Structural features of seven streptococcal cell surface proteins that function in adherence and colonization. Emm6, S. pyogenes; SpaP, S. mutans; Spg, S. dysgalactiae; SfbI, S. pyogenes; Hsa, S. gordonii; SclA, S. pyogenes; ScpB, S. agalactiae. Precursor polypeptides are drawn N terminal (left) to C terminal (right), and all of the proteins are thought to be held at the cell surface through covalent cell wall anchorage (CWA) via a specialized C-terminal motif (see text). Leader (signal) peptides (SP) are cleaved at conventional sites by signal peptidase I. Specific structural features and amino acid residue repeat block regions are indicated (see descriptions in the text). Like-shaded regions across the different proteins indicate only similarities in amino acid composition or predicted secondary structure, e.g., α-helical coiled coil, and not sequence homologies. Conversely, amino acid residue repeat blocks within a polypeptide, e.g., SpaP, are highly conserved.

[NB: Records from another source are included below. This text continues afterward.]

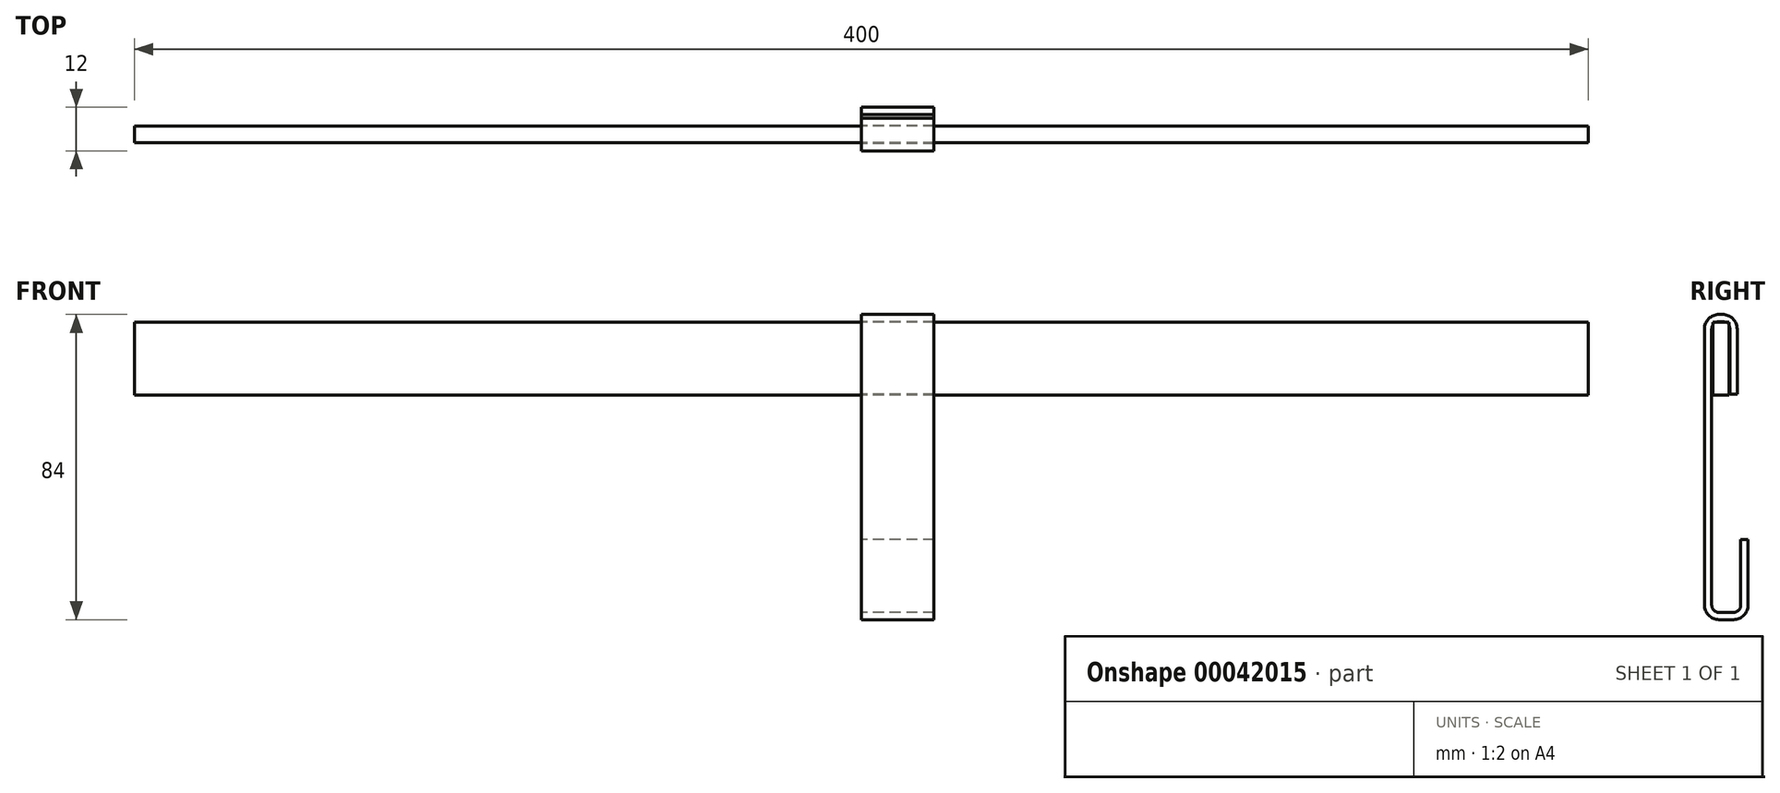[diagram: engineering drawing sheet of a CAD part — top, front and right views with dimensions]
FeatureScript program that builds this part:
annotation { "Feature Type Name" : "Feature", "Feature Type Description" : "" }
export const myFeature = defineFeature(function(context is Context, id is Id, definition is map)
    precondition{}
    {
        {
            var Q0;
            Q0=qCreatedBy(makeId("Right.planeOp"),FACE);
            var sketch = newSketch(context, id + "F0", { "sketchPlane" : qUnion([Q0])});
            skLineSegment(sketch, "E0", {"start": v(0, 0) * mm, "end": v(0, -80) * mm});
            skLineSegment(sketch, "E1", {"start": v(8, -80) * mm, "end": v(8, -60) * mm});
            skLineSegment(sketch, "E2", {"start": v(0, 0) * mm, "end": v(5, 0) * mm});
            skLineSegment(sketch, "E3", {"start": v(5, 0) * mm, "end": v(5, -20) * mm});
            skLineSegment(sketch, "E4", {"start": v(0, -80) * mm, "end": v(8, -80) * mm});
            skLineSegment(sketch, "E5.0", {"start": v(7, 2) * mm, "end": v(7, -20) * mm});
            skLineSegment(sketch, "E5.1", {"start": v(10, -82) * mm, "end": v(10, -60) * mm});
            skLineSegment(sketch, "E5.2", {"start": v(-2, -82) * mm, "end": v(10, -82) * mm});
            skLineSegment(sketch, "E5.3", {"start": v(-2, 2) * mm, "end": v(-2, -82) * mm});
            skLineSegment(sketch, "E5.4", {"start": v(-2, 2) * mm, "end": v(7, 2) * mm});
            skLineSegment(sketch, "E6", {"start": v(10, -60) * mm, "end": v(8, -60) * mm});
            skLineSegment(sketch, "E7", {"start": v(7, -20) * mm, "end": v(5, -20) * mm});
            skSolve(sketch);
        }
        {
            var Q0;
            Q0=makeQuery(id+"F0.imprint","IMPRINT",FACE,{"disambiguationData":[TD([[makeQuery(id+"F0.imprint","IMPRINT",EDGE,{"derivedFrom":sQuery(id+"F0.wireOp",EDGE,"E0")}),-1.0]])]});
            extrude(context, id + "F1", {"entities" : qUnion([Q0]), "depth" : 20 * mm});
        }
        {
            var Q0;
            Q0=makeQuery(id+"F1.opExtrude","SWEPT_EDGE",EDGE,{"disambiguationData":[OSD([sQuery(id+"F0.wireOp",EDGE,"E5.3"),sQuery(id+"F0.wireOp",EDGE,"E5.4")])]});
            var Q1;
            Q1=makeQuery(id+"F1.opExtrude","SWEPT_EDGE",EDGE,{"disambiguationData":[OSD([sQuery(id+"F0.wireOp",EDGE,"E5.0"),sQuery(id+"F0.wireOp",EDGE,"E5.4")])]});
            var Q2;
            Q2=makeQuery(id+"F1.opExtrude","SWEPT_EDGE",EDGE,{"disambiguationData":[OSD([sQuery(id+"F0.wireOp",EDGE,"E5.2"),sQuery(id+"F0.wireOp",EDGE,"E5.3")])]});
            var Q3;
            Q3=makeQuery(id+"F1.opExtrude","SWEPT_EDGE",EDGE,{"disambiguationData":[OSD([sQuery(id+"F0.wireOp",EDGE,"E5.1"),sQuery(id+"F0.wireOp",EDGE,"E5.2")])]});
            fillet(context, id + "F2", {"entities" : qUnion([Q0, Q1, Q2, Q3]), "radius" : 4 * mm, "tangentPropagation" : true, "allowEdgeOverflow" : false});
        }
        {
            var Q0;
            Q0=makeQuery(id+"F1.opExtrude","SWEPT_EDGE",EDGE,{"disambiguationData":[OSD([sQuery(id+"F0.wireOp",EDGE,"E1"),sQuery(id+"F0.wireOp",EDGE,"E4")])]});
            var Q1;
            Q1=makeQuery(id+"F1.opExtrude","SWEPT_EDGE",EDGE,{"disambiguationData":[OSD([sQuery(id+"F0.wireOp",EDGE,"E2"),sQuery(id+"F0.wireOp",EDGE,"E3")])]});
            var Q2;
            Q2=makeQuery(id+"F1.opExtrude","SWEPT_EDGE",EDGE,{"disambiguationData":[OSD([sQuery(id+"F0.wireOp",EDGE,"E0"),sQuery(id+"F0.wireOp",EDGE,"E2")])]});
            var Q3;
            Q3=makeQuery(id+"F1.opExtrude","SWEPT_EDGE",EDGE,{"disambiguationData":[OSD([sQuery(id+"F0.wireOp",EDGE,"E0"),sQuery(id+"F0.wireOp",EDGE,"E4")])]});
            fillet(context, id + "F3", {"entities" : qUnion([Q0, Q1, Q2, Q3]), "radius" : 2 * mm, "tangentPropagation" : true, "allowEdgeOverflow" : false});
        }
        {
            var Q0;
            Q0=qCreatedBy(makeId("Right.planeOp"),FACE);
            var sketch = newSketch(context, id + "F4", { "sketchPlane" : qUnion([Q0])});
            skLineSegment(sketch, "E8.bottom", {"start": v(0.28, -0.19) * mm, "end": v(4.78, -0.19) * mm});
            skLineSegment(sketch, "E8.top", {"start": v(0.28, -20.19) * mm, "end": v(4.78, -20.19) * mm});
            skLineSegment(sketch, "E8.left", {"start": v(0.28, -0.19) * mm, "end": v(0.28, -20.19) * mm});
            skLineSegment(sketch, "E8.right", {"start": v(4.78, -0.19) * mm, "end": v(4.78, -20.19) * mm});
            skSolve(sketch);
        }
        {
            var Q0;
            Q0=makeQuery(id+"F4.imprint","IMPRINT",FACE,{"disambiguationData":[TD([[makeQuery(id+"F4.imprint","IMPRINT",EDGE,{"derivedFrom":sQuery(id+"F4.wireOp",EDGE,"E8.bottom")}),-1.0]])]});
            extrude(context, id + "F5", {"entities" : qUnion([Q0]), "depth" : 200 * mm, "hasSecondDirection" : true, "secondDirectionOppositeDirection" : true, "secondDirectionDepth" : 200 * mm});
        }
    });
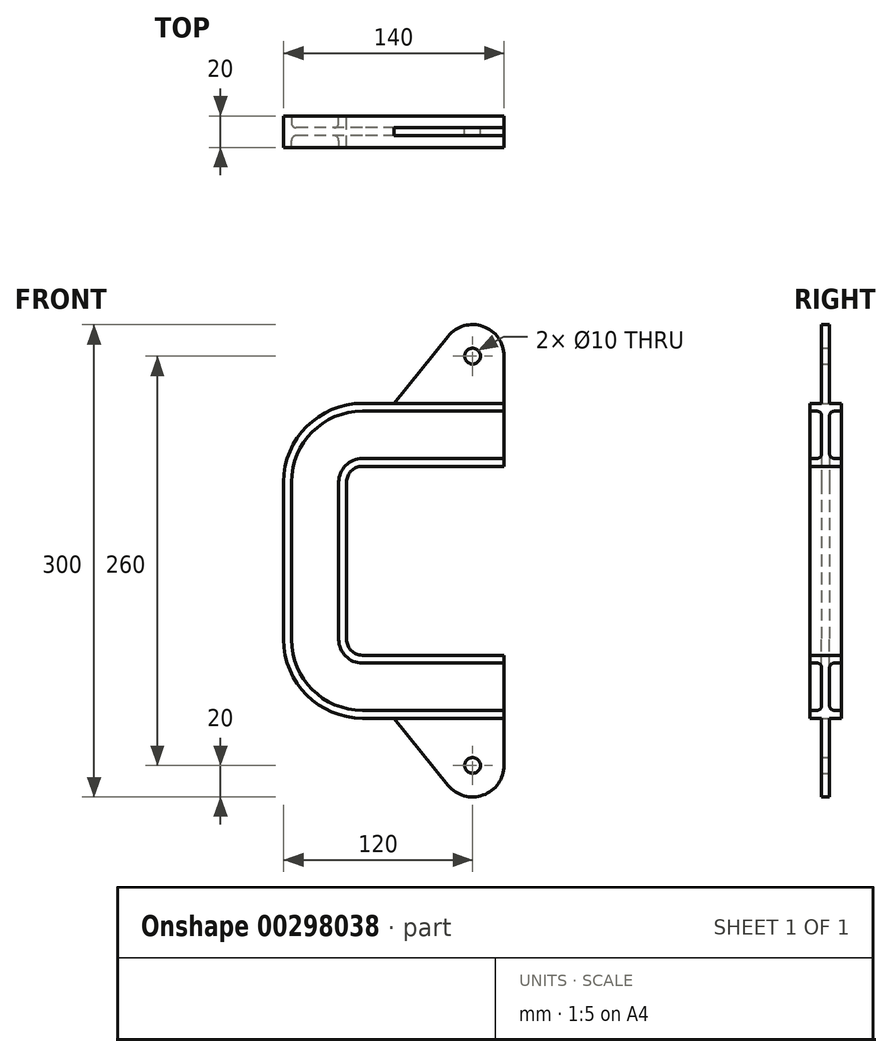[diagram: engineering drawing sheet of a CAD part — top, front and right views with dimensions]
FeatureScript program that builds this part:
annotation { "Feature Type Name" : "Feature", "Feature Type Description" : "" }
export const myFeature = defineFeature(function(context is Context, id is Id, definition is map)
    precondition{}
    {
        {
            var Q0;
            Q0=qCreatedBy(makeId("Front.planeOp"),FACE);
            var sketch = newSketch(context, id + "F0", { "sketchPlane" : qUnion([Q0])});
            skLineSegment(sketch, "E0", {"start": v(0, 60) * mm, "end": v(-90, 60) * mm});
            skLineSegment(sketch, "E1", {"start": v(-100, 50) * mm, "end": v(-100, 0) * mm});
            skPoint(sketch, "E2.visualSharp", {"position": v(-100, 60) * mm});
            skArc(sketch, "E2.filletArc", {"start": v(-90, 60) * mm, "mid": v(-97.07, 57.07) * mm, "end": v(-100, 50) * mm});
            skSolve(sketch);
        }
        {
            var Q0;
            Q0=qCreatedBy(makeId("Right.planeOp"),FACE);
            var sketch = newSketch(context, id + "F1", { "sketchPlane" : qUnion([Q0])});
            skLineSegment(sketch, "E3", {"start": v(0, 100) * mm, "end": v(10, 100) * mm});
            skLineSegment(sketch, "E4", {"start": v(10, 100) * mm, "end": v(10, 95) * mm});
            skLineSegment(sketch, "E5", {"start": v(10, 95) * mm, "end": v(5.5, 95) * mm});
            skLineSegment(sketch, "E6", {"start": v(2.5, 92) * mm, "end": v(2.5, 68) * mm});
            skLineSegment(sketch, "E7", {"start": v(5.5, 65) * mm, "end": v(10, 65) * mm});
            skLineSegment(sketch, "E8", {"start": v(10, 65) * mm, "end": v(10, 60) * mm});
            skLineSegment(sketch, "E9", {"start": v(10, 60) * mm, "end": v(0, 60) * mm});
            skLineSegment(sketch, "E10.MirrorCS", {"start": v(-10, 100) * mm, "end": v(-10, 95) * mm});
            skLineSegment(sketch, "E11.MirrorCS", {"start": v(-10, 65) * mm, "end": v(-10, 60) * mm});
            skLineSegment(sketch, "E12.MirrorCS", {"start": v(0, 100) * mm, "end": v(-10, 100) * mm});
            skLineSegment(sketch, "E13.MirrorCS", {"start": v(-5.5, 65) * mm, "end": v(-10, 65) * mm});
            skLineSegment(sketch, "E14.MirrorCS", {"start": v(-10, 95) * mm, "end": v(-5.5, 95) * mm});
            skLineSegment(sketch, "E15.MirrorCS", {"start": v(-10, 60) * mm, "end": v(0, 60) * mm});
            skLineSegment(sketch, "E16.MirrorCS", {"start": v(-2.5, 92) * mm, "end": v(-2.5, 68) * mm});
            skPoint(sketch, "E17.visualSharp", {"position": v(-2.5, 95) * mm});
            skArc(sketch, "E17.filletArc", {"start": v(-2.5, 92) * mm, "mid": v(-3.38, 94.12) * mm, "end": v(-5.5, 95) * mm});
            skPoint(sketch, "E18.visualSharp", {"position": v(2.5, 95) * mm});
            skArc(sketch, "E18.filletArc", {"start": v(5.5, 95) * mm, "mid": v(3.38, 94.12) * mm, "end": v(2.5, 92) * mm});
            skPoint(sketch, "E19.visualSharp", {"position": v(2.5, 65) * mm});
            skArc(sketch, "E19.filletArc", {"start": v(2.5, 68) * mm, "mid": v(3.38, 65.88) * mm, "end": v(5.5, 65) * mm});
            skPoint(sketch, "E20.visualSharp", {"position": v(-2.5, 65) * mm});
            skArc(sketch, "E20.filletArc", {"start": v(-5.5, 65) * mm, "mid": v(-3.38, 65.88) * mm, "end": v(-2.5, 68) * mm});
            skSolve(sketch);
        }
        {
            var Q0;
            Q0=makeQuery(id+"F1.imprint","IMPRINT",FACE,{"disambiguationData":[TD([[makeQuery(id+"F1.imprint","IMPRINT",EDGE,{"derivedFrom":sQuery(id+"F1.wireOp",EDGE,"E3")}),-1.0]])]});
            var Q1;
            Q1=sQuery(id+"F0.wireOp",EDGE,"E0");
            var Q2;
            Q2=sQuery(id+"F0.wireOp",EDGE,"E2.filletArc");
            var Q3;
            Q3=sQuery(id+"F0.wireOp",EDGE,"E1");
            sweep(context, id + "F2", {"profiles" : qUnion([Q0]), "path" : qUnion([Q1, Q2, Q3])});
        }
        {
            var Q0;
            Q0=makeQuery(id+"F2.opSweep","SWEPT_BODY",BODY,{"disambiguationData":[OSD([sQuery(id+"F0.wireOp",EDGE,"E1"),sQuery(id+"F1.wireOp",EDGE,"E3"),sQuery(id+"F1.wireOp",EDGE,"E4"),sQuery(id+"F1.wireOp",EDGE,"E5"),sQuery(id+"F1.wireOp",EDGE,"E6"),sQuery(id+"F1.wireOp",EDGE,"E7"),sQuery(id+"F1.wireOp",EDGE,"E8"),sQuery(id+"F1.wireOp",EDGE,"E9"),sQuery(id+"F1.wireOp",EDGE,"E10.MirrorCS"),sQuery(id+"F1.wireOp",EDGE,"E11.MirrorCS"),sQuery(id+"F1.wireOp",EDGE,"E12.MirrorCS"),sQuery(id+"F1.wireOp",EDGE,"E13.MirrorCS"),sQuery(id+"F1.wireOp",EDGE,"E14.MirrorCS"),sQuery(id+"F1.wireOp",EDGE,"E15.MirrorCS"),sQuery(id+"F1.wireOp",EDGE,"E16.MirrorCS"),sQuery(id+"F1.wireOp",EDGE,"E17.filletArc"),sQuery(id+"F1.wireOp",EDGE,"E18.filletArc"),sQuery(id+"F1.wireOp",EDGE,"E19.filletArc"),sQuery(id+"F1.wireOp",EDGE,"E20.filletArc")])]});
            var Q1;
            Q1=qCreatedBy(makeId("Top.planeOp"),FACE);
            mirror(context, id + "F3", {"operationType" : NewBodyOperationType.ADD, "entities" : qUnion([Q0]), "mirrorPlane" : qUnion([Q1])});
        }
        {
            var Q0;
            Q0=qCreatedBy(makeId("Front.planeOp"),FACE);
            var sketch = newSketch(context, id + "F4", { "sketchPlane" : qUnion([Q0])});
            skLineSegment(sketch, "E21", {"start": v(0, -100) * mm, "end": v(0, -130) * mm});
            skLineSegment(sketch, "E22", {"start": v(-35.55, -142.58) * mm, "end": v(-70, -100) * mm});
            skLineSegment(sketch, "E23", {"start": v(-70, -100) * mm, "end": v(0, -100) * mm});
            skPoint(sketch, "E24.visualSharp", {"position": v(0, -186.51) * mm});
            skArc(sketch, "E24.filletArc", {"start": v(-35.55, -142.58) * mm, "mid": v(-13.33, -148.85) * mm, "end": v(0, -130) * mm});
            skCircle(sketch, "E25", {"center": v(-20, -130) * mm, "radius": 5 * mm});
            skSolve(sketch);
        }
        {
            var Q0;
            Q0 = qSketchRegion(id + "F4", true);
            extrude(context, id + "F5", {"entities" : qUnion([Q0]), "operationType" : NewBodyOperationType.ADD, "endBound" : BoundingType.SYMMETRIC, "depth" : 5 * mm});
        }
        {
            var Q0;
            Q0=makeQuery(id+"F2.opSweep","SWEPT_BODY",BODY,{"disambiguationData":[OSD([sQuery(id+"F0.wireOp",EDGE,"E1"),sQuery(id+"F1.wireOp",EDGE,"E3"),sQuery(id+"F1.wireOp",EDGE,"E4"),sQuery(id+"F1.wireOp",EDGE,"E5"),sQuery(id+"F1.wireOp",EDGE,"E6"),sQuery(id+"F1.wireOp",EDGE,"E7"),sQuery(id+"F1.wireOp",EDGE,"E8"),sQuery(id+"F1.wireOp",EDGE,"E9"),sQuery(id+"F1.wireOp",EDGE,"E10.MirrorCS"),sQuery(id+"F1.wireOp",EDGE,"E11.MirrorCS"),sQuery(id+"F1.wireOp",EDGE,"E12.MirrorCS"),sQuery(id+"F1.wireOp",EDGE,"E13.MirrorCS"),sQuery(id+"F1.wireOp",EDGE,"E14.MirrorCS"),sQuery(id+"F1.wireOp",EDGE,"E15.MirrorCS"),sQuery(id+"F1.wireOp",EDGE,"E16.MirrorCS"),sQuery(id+"F1.wireOp",EDGE,"E17.filletArc"),sQuery(id+"F1.wireOp",EDGE,"E18.filletArc"),sQuery(id+"F1.wireOp",EDGE,"E19.filletArc"),sQuery(id+"F1.wireOp",EDGE,"E20.filletArc")])]});
            var Q1;
            Q1=qCreatedBy(makeId("Top.planeOp"),FACE);
            mirror(context, id + "F6", {"operationType" : NewBodyOperationType.ADD, "entities" : qUnion([Q0]), "mirrorPlane" : qUnion([Q1])});
        }
    });
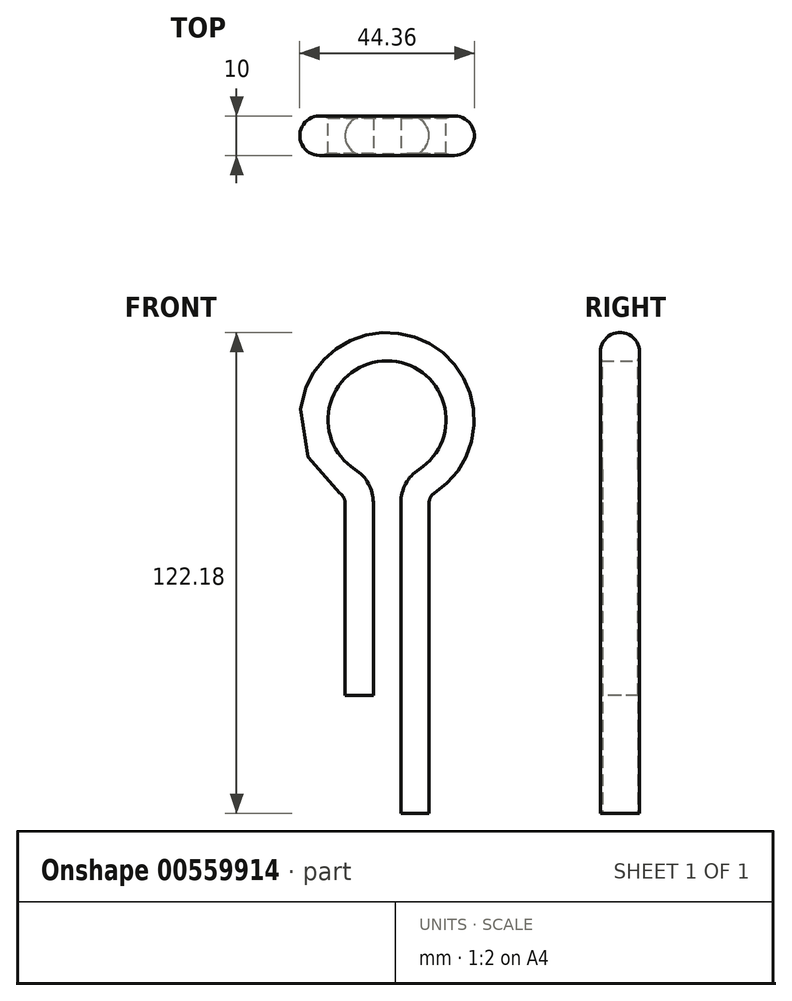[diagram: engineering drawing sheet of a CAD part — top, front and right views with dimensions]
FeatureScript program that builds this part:
annotation { "Feature Type Name" : "Feature", "Feature Type Description" : "" }
export const myFeature = defineFeature(function(context is Context, id is Id, definition is map)
    precondition{}
    {
        {
            var Q0;
            Q0=qCreatedBy(makeId("Front.planeOp"),FACE);
            var sketch = newSketch(context, id + "F0", { "sketchPlane" : qUnion([Q0])});
            skArc(sketch, "E0", {"start": v(11.6, 57.38) * mm, "mid": v(3.5, 85) * mm, "end": v(-4.6, 57.38) * mm});
            skLineSegment(sketch, "E1", {"start": v(0, 48.96) * mm, "end": v(0, 0) * mm});
            skLineSegment(sketch, "E2", {"start": v(7, 48.96) * mm, "end": v(7, -30) * mm});
            skArc(sketch, "E3.filletArc", {"start": v(0, 48.96) * mm, "mid": v(-1.23, 53.75) * mm, "end": v(-4.6, 57.38) * mm});
            skArc(sketch, "E4.filletArc", {"start": v(11.6, 57.38) * mm, "mid": v(8.23, 53.75) * mm, "end": v(7, 48.96) * mm});
            skSolve(sketch);
        }
        {
            var Q0;
            Q0=qCreatedBy(makeId("Top.planeOp"),FACE);
            var sketch = newSketch(context, id + "F1", { "sketchPlane" : qUnion([Q0])});
            skArc(sketch, "E5", {"start": v(0, 4.5) * mm, "mid": v(-7.18, 0) * mm, "end": v(0, -4.5) * mm});
            skLineSegment(sketch, "E6", {"start": v(0, 4.5) * mm, "end": v(0, -4.5) * mm});
            skSolve(sketch);
        }
        {
            var Q0;
            Q0=makeQuery(id+"F1.imprint","IMPRINT",FACE,{"disambiguationData":[TD([[makeQuery(id+"F1.imprint","IMPRINT",EDGE,{"derivedFrom":sQuery(id+"F1.wireOp",EDGE,"E5")}),1.0]])]});
            var Q1;
            Q1=sQuery(id+"F0.wireOp",EDGE,"E1");
            var Q2;
            Q2=sQuery(id+"F0.wireOp",EDGE,"E0");
            var Q3;
            Q3=sQuery(id+"F0.wireOp",EDGE,"E2");
            var Q4;
            Q4=sQuery(id+"F0.wireOp",EDGE,"E3.filletArc");
            var Q5;
            Q5=sQuery(id+"F0.wireOp",EDGE,"E4.filletArc");
            sweep(context, id + "F2", {"profiles" : qUnion([Q0]), "path" : qUnion([Q1, Q2, Q3, Q4, Q5])});
        }
    });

Some of the substrates bound by the polypeptides, and the approximate locations of the binding sites, are indicated below each structure. fH, factor H; gp340, cysteine-rich scavenger protein (salivary agglutinin).

FIG. 6.

Integration of adhesins, receptors, signals, adaptation, and nutrition in Streptococcus biofilm formation. The colonization process depends upon the expression of genes encoding adhesins (gbpA and srpA, etc.), transporters (scaABC, etc.), transcriptional regulators (codY, etc.), posttranslational processing (htrA, etc.), TCSS (vikRK, etc.), and cell-cell communication (pheromones and AI-2, etc.), with only a few selected examples shown.